I'll skip over the discussion of literature... from Pet Semetary to R. L. Stine... and side-step into cinema. Horror movies have largely replaced the terror of the unknown with the embodied enemy, whether in the furnace-blasted skin of Freddy Kruger or in the TV-escaping little girl in The Ring. Jack Torrance, Michael Myers, and Leatherface are all embodiments of horror, but not in the soul-shaking sense that Lovecraft mastered. They are embodied as physical threats, as icons of torture, pain, degeneration, and of our own vulnerability.

This is the trend that I hope these new horror films will turn around, at least for a moment, in 2008. Cloverfield presents a gathering of tension around an invisible force too vast for anyone to really confront, and the individual characters only see a fragment of the picture. That sense of uncertainty and limitation is a key element in classic tales of fear, and it manifests in some similarities. Just as Lovecraft always wrote his stories from the limited point of view of an observer, usually as a troubled memoir, so in Cloverfield, Reeves' vision is through the lens of an individual's handheld camera, perhaps imbuing the experience with the same fear of the unknown that Lovecraft was so powerful in inspiring.

Of course, Cloverfield is walking a fine line. If we're shown the monster at the end of the movie, it might destroy the enigma that made the concept so powerful. If we never see the monster, we may just feel cheated and manipulated. That's the danger of locating your terror in a single malevolent force (like Cthulu, for instance)... you catch yourself in the space between the vast unknown and restitution with the enemy.
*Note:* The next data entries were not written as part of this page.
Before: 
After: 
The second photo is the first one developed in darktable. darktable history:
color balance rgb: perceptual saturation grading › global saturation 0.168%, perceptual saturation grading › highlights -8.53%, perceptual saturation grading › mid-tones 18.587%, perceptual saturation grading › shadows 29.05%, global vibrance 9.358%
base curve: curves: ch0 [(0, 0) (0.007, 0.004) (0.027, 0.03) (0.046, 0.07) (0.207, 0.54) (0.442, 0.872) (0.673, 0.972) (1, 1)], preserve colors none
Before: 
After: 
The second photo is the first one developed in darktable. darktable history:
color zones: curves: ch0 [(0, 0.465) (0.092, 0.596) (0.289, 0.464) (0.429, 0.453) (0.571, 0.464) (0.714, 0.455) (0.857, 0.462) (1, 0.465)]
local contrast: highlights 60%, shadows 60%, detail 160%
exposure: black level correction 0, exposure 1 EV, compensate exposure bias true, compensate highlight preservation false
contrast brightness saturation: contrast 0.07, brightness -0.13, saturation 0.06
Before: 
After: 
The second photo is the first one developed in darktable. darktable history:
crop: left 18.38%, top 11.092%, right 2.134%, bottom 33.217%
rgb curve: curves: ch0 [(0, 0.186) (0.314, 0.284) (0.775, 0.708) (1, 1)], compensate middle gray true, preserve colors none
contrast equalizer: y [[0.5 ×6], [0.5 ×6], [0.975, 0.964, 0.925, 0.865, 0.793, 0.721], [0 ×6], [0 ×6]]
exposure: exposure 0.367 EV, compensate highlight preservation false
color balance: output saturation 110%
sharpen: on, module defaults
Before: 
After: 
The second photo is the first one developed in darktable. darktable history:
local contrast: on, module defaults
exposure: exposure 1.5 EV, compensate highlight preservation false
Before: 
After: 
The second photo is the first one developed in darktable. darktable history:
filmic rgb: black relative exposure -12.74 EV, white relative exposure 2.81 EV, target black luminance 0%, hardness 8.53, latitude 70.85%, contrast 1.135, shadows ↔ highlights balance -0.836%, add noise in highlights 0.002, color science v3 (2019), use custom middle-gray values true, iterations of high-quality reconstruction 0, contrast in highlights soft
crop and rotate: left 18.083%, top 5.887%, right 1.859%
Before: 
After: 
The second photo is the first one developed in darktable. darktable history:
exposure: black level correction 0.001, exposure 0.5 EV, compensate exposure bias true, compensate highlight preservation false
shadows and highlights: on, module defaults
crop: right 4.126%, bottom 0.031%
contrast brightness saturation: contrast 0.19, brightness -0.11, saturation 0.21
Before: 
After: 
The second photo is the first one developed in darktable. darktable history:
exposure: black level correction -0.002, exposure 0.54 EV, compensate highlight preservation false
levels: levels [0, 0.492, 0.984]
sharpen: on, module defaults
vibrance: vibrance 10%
The Signal is the other movie that looks like it has a lot of potential, and if Cloverfield's embodiment of the enemy is its weakness, The Signal might find its strength in its refusal to give us this indulgence. While the poster is a little cheesy, the footage shown in the trailer is compelling, with the unpolished, unflinching quality of an indie film. The premise described in the trailer -- the mysterious signal that seems to randomly awaken a bestial impulse in people -- is strange and terrifying, because it doesn't give us a sense that there's an enemy, or an external threat to confront. Instead, it suggests a world that we can't count on, a fragment of humanity that we can't possibly account for.

This is a frightening premise: the keystone of our functional lives is the fact that we live in a world where people share the same sense of order, and when this keystone is removed, the whole thing seems to topple around us. These characters have always built their own identities on their sense of shared experience, on their relationships with the people around them. When these people spontaneously become murderers, it threatens our own integrity as individuals, as well.

In a sense, this is a reconstruction of the "zombie" premise... it's frightening that within each of us there may lurk a cannibalistic, unreasoning ghoul. However, Signal does something exciting with it. Even in zombie movies, the fact that the zombies are dead, or are infected with a virus and robbed of their active agency, allows us to see them as the radical other. In The Signal, there's nothing different between you and the person next to you who just turned homicidal. You have to confront "the other" without knowing what makes him any different.

Sublimation of the fear of the other into the fear of oneself... I hope The Signal manages to pull it off. It may be an exciting year for horror.